Logo

HPC @ Uni.lu

High Performance Computing in Luxembourg

New IB Interconnect and New Nodes on Gaia

We used to perform maintenance session on Gaia from 2014-01-23@09:00 to 2014-01-23@20:00 It was quite a very busy day (actually a week) as the following operations:

  • Implementation of a new IB network topology to sustain the addition of the new nodes
    • extending the previously available fat-tree would have mean a too long maintenance due to huge recabling
    • thus we went for a new topology composed by two IB “islands” (introducing a new OAR property: ibpool) interconnected by 4 cables:
      1. ibpool=1: the previous fat-tree
      2. ibpool=2: a new star topology

    The new topology is depicted below:

    As a consequence, the default routing algorithm at the level of the sub-tree managers of the IB switches have been changed from ftree (fat-tree optimized routing, no credit loops) to minhop (finds minimal paths, balances number of routes local at each switch).
    Our benchmarking tests after the maintenance do not highlight any performance drop, whereas of course a limited overhead is expected in theory.

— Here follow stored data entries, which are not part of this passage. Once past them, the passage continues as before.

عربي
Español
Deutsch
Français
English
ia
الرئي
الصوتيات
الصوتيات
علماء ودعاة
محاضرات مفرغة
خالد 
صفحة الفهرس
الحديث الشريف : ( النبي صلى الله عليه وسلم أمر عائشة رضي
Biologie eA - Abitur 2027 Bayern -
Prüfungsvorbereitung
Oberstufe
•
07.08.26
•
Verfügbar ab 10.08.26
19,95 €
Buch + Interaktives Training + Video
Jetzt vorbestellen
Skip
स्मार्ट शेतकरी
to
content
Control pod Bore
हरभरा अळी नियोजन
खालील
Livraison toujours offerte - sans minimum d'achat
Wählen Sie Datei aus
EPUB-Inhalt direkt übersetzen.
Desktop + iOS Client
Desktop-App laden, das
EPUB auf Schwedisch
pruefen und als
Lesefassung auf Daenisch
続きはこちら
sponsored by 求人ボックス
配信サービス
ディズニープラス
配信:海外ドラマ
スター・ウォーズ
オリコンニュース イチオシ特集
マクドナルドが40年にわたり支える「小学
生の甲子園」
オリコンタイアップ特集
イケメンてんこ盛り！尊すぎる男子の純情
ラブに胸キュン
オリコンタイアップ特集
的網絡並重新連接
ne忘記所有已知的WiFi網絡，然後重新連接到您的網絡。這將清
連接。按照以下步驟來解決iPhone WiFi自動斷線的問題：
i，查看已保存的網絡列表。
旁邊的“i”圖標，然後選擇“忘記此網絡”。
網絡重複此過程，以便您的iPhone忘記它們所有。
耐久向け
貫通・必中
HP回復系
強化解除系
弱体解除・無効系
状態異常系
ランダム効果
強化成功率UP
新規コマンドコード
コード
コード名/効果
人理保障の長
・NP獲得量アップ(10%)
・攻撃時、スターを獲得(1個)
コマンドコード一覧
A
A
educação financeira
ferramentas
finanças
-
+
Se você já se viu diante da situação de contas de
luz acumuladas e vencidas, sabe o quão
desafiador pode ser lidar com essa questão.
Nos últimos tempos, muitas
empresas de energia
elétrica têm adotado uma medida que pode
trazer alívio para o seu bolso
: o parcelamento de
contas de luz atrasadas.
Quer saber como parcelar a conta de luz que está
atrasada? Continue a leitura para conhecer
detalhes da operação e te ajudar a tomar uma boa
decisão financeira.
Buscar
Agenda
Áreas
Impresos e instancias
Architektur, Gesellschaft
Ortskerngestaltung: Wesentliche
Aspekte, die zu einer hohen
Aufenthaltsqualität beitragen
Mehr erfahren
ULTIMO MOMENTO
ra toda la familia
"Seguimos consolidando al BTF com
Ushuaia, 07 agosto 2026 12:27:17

  • 4 new blade enclosures have been installed and deployed (72 new nodes, 12 cores / 48GB per node) gaia-[83-154]
  • 5 new visualization nodes (Sandy Bridge, 16 cores / 64 GB per node) have been installed and deployed.
    • gaia-[75-79] feature Intel Xeon® E5-2660 0 @ 2.20GHz and a K20m GPU cards instead of the K20 initially ordered. The K20m version is known to have issues with our visualization framework so be aware it might delay the time when we can claim theses new nodes are fully operational.
  • the firmware of all Nexsan disk enclosure (NFS / Lustre) have been upgraded, leading to better performances.

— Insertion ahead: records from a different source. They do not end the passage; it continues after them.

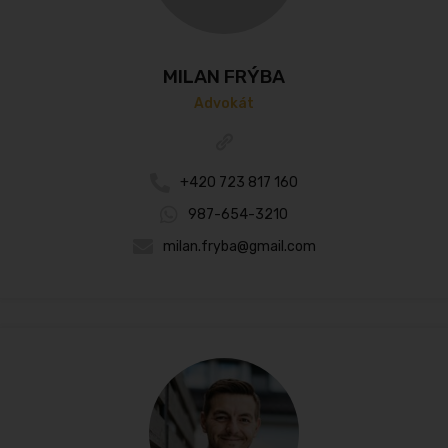
MILAN FRÝBA
Advokát
+420 723 817 160
987-654-3210
milan.fryba@gmail.com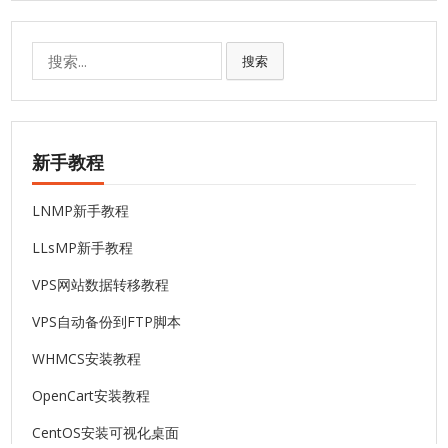
搜
搜索
索:
新手教程
LNMP新手教程
LLsMP新手教程
VPS网站数据转移教程
VPS自动备份到FTP脚本
WHMCS安装教程
OpenCart安装教程
CentOS安装可视化桌面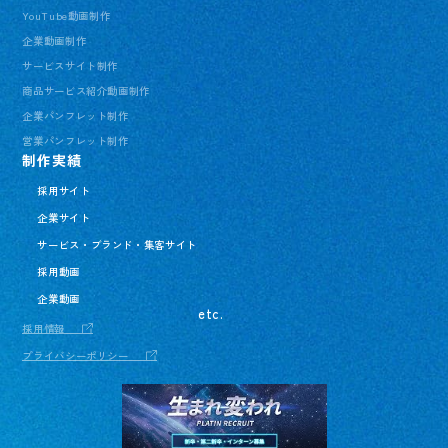
YouTube動画制作
企業動画制作
サービスサイト制作
商品サービス紹介動画制作
企業パンフレット制作
営業パンフレット制作
制作実績
採用サイト
企業サイト
サービス・ブランド・集客サイト
採用動画
企業動画
etc.
採用情報
プライバシーポリシー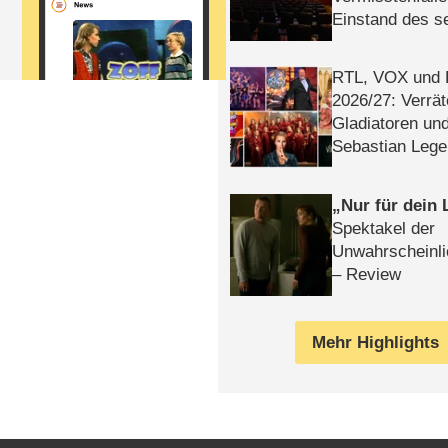
Einstand des 
Tatort: Münc
Duos
RTL, VOX und
2026/​27: Verrät
Gladiatoren un
Sebastian Lege
Nur für dein
Spektakel der
Unwahrscheinli
– Review
Mehr Highlights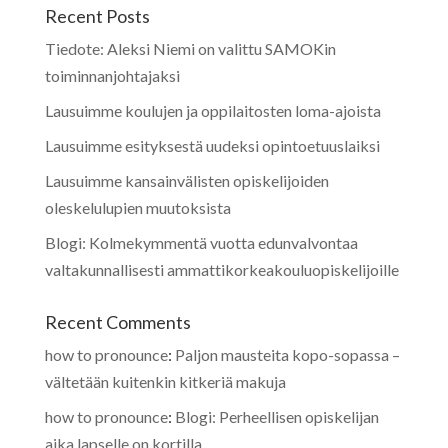
Recent Posts
Tiedote: Aleksi Niemi on valittu SAMOKin
toiminnanjohtajaksi
Lausuimme koulujen ja oppilaitosten loma-ajoista
Lausuimme esityksestä uudeksi opintoetuuslaiksi
Lausuimme kansainvälisten opiskelijoiden
oleskelulupien muutoksista
Blogi: Kolmekymmentä vuotta edunvalvontaa
valtakunnallisesti ammattikorkeakouluopiskelijoille
Recent Comments
how to pronounce
:
Paljon mausteita kopo-sopassa –
vältetään kuitenkin kitkeriä makuja
how to pronounce
:
Blogi: Perheellisen opiskelijan
aika lapselle on kortilla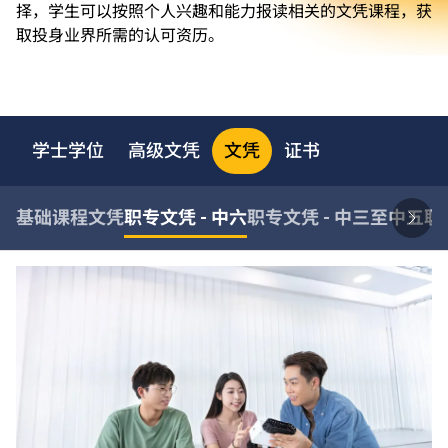
择，学生可以按照个人兴趣和能力报读相关的文凭课程，获
取投身业界所需的认可资历。
学士学位
高级文凭
文凭
证书
基础课程文凭
职专文凭 - 中六
职专文凭 - 中三至中五
职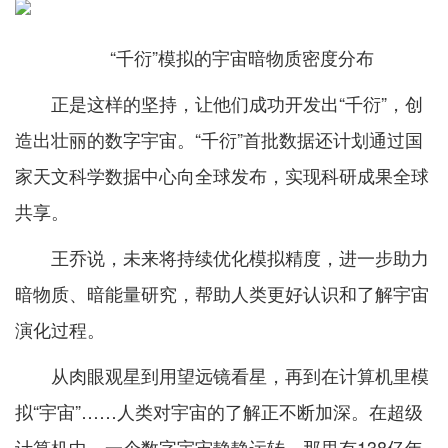
“千衍”模拟的宇宙暗物质密度分布
正是这样的坚持，让他们成功开发出“千衍”，创
造出壮丽的数字宇宙。“千衍”首批数据还计划通过国
家天文科学数据中心向全球发布，实现科研成果全球
共享。
王乔说，未来将持续优化模拟精度，进一步助力
暗物质、暗能量研究，帮助人类更好认识和了解宇宙
演化过程。
从肉眼观星到用望远镜看星，再到在计算机里模
拟“宇宙”……人类对宇宙的了解正不断加深。在超级
计算机中，一个数字宇宙静静运转，那里有138亿年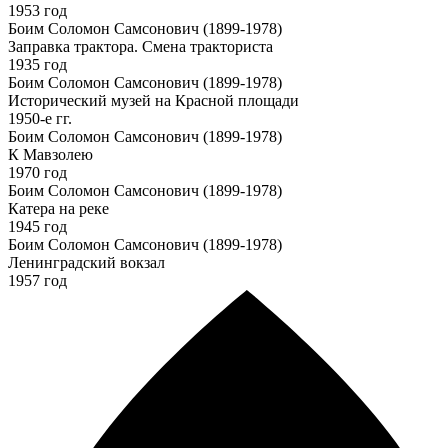
1953 год
Боим Соломон Самсонович (1899-1978)
Заправка трактора. Смена тракториста
1935 год
Боим Соломон Самсонович (1899-1978)
Исторический музей на Красной площади
1950-е гг.
Боим Соломон Самсонович (1899-1978)
К Мавзолею
1970 год
Боим Соломон Самсонович (1899-1978)
Катера на реке
1945 год
Боим Соломон Самсонович (1899-1978)
Ленинградский вокзал
1957 год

  • Web monitoring tools (Monika, Drawgantt, Ganglia) have been updated. In particular, Monika now offers a better preview of nodes in Maintenance state.

  • the memory of the OAR server have been increased to improve its performance

Notes:

  • the 77 new nodes (+944 cores) are still in “maintenance” mode for further testing and will be released in production, as soon as we have finished the validation effort.
  • the gaia-[80-82] slots are reserved for 3 B505 GPU nodes for which the delivery is still pending.